We have nothing to report in respect of matters on which we are required to report by exception
Under ISAs we are required to report to you if, based on the knowledge we acquired during our audit, we have identified other information in the annual report that contains a material inconsistency with either that knowledge or the financial statements, a material misstatement of fact, or that is otherwise misleading.
In particular, we are required to report to you if:

  • we have identified material inconsistencies between the knowledge we acquired during our audit and the directors’ statement that they consider that the annual report and financial statements taken as a whole is fair, balanced and understandable and provides the information necessary for shareholders to assess the Bank’s performance, business model and strategy; or
  • the Corporate Governance section of the Annual Report and Accounts describing the work of the Bank Audit Committee does not appropriately address matters communicated by us to the Bank Audit Committee.

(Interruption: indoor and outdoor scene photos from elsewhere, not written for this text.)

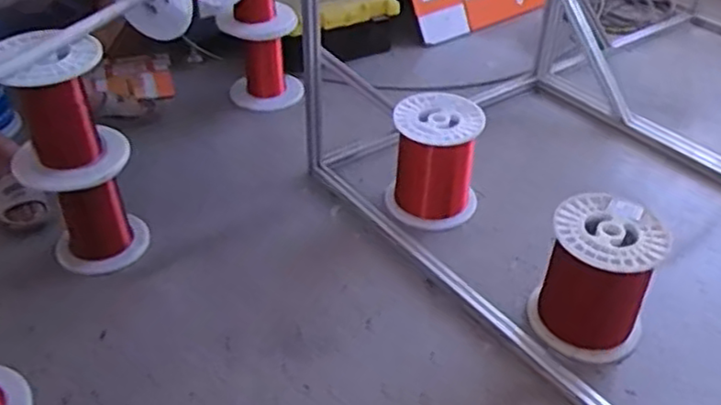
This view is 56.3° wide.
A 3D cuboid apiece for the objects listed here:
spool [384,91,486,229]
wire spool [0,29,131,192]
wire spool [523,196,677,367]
[{"bbox_3d":[0.173,-0.102,1.555,0.178,0.239,0.186,1,38,-1],"label":"spool"},{"bbox_3d":[-0.588,-0.170,1.308,0.222,0.262,0.209,-16,42,-21],"label":"wire spool"},{"bbox_3d":[0.440,0.139,1.260,0.197,0.236,0.198,1,38,-1],"label":"wire spool"}]

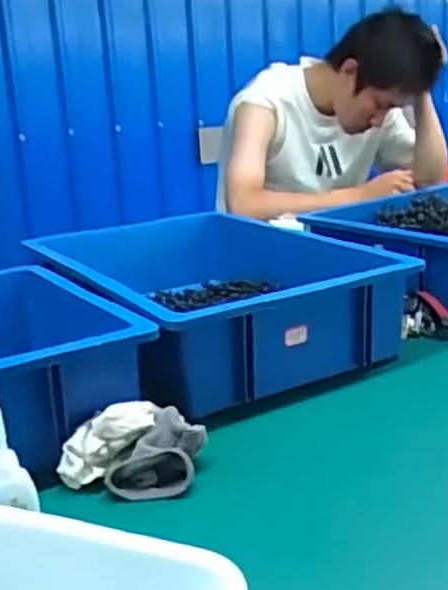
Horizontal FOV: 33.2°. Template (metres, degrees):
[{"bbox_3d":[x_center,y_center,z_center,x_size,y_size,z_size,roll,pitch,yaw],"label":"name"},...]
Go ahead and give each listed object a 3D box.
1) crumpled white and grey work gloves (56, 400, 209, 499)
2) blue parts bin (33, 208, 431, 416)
[{"bbox_3d":[-0.073,0.124,0.620,0.111,0.055,0.076,0,15,10],"label":"crumpled white and grey work gloves"},{"bbox_3d":[-0.019,-0.002,0.934,0.328,0.129,0.481,-10,17,-25],"label":"blue parts bin"}]

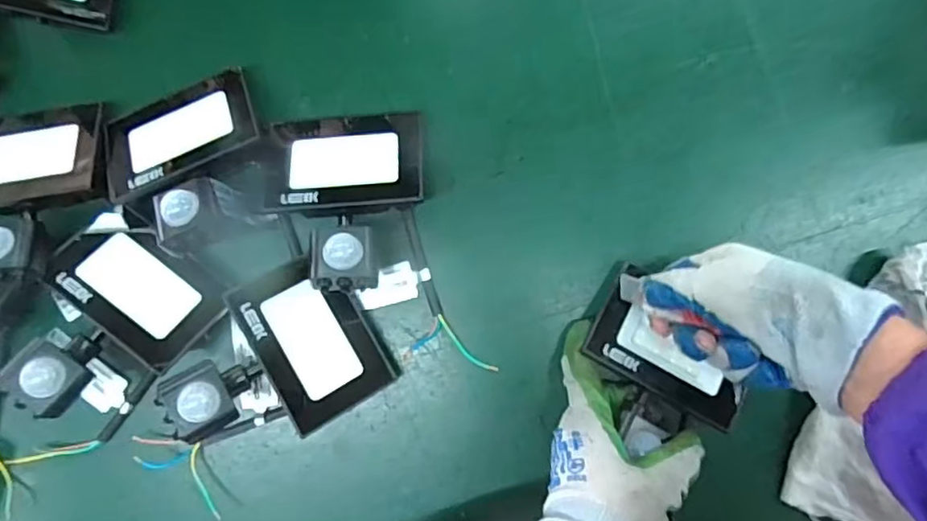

Under the Companies Act XXX we are required to report to you if, in our opinion:

  • adequate accounting records have not been kept by the company, or returns adequate for our audit have not been received from branches not visited by us; or
  • the company financial statements and the part of the Directors’ Remuneration Report to be audited are not in agreement with the accounting records and returns; or
  • certain disclosures of directors’ remuneration specified by law are not made; or
  • we have not received all the information and explanations we require for our audit.
  • the directors’ statement, set out on page 367, in relation to going concern; and
  • the part of the Corporate Governance Statement relating to the company’s compliance with the provisions of the Corporate Governance Code issued by the Security Exchange Commission.

We have nothing to report in respect of the above responsibilities.

Scope of report and responsibilities

As explained more fully in the Directors’ Responsibilities Statement set out on pages 10 and 80, the directors are responsible for the preparation of the financial statements and for being satisfied that they give a true and fair view.
A description of the scope of an audit of financial statements is provided on the Financial Reporting Council’s website at www.xyz.com.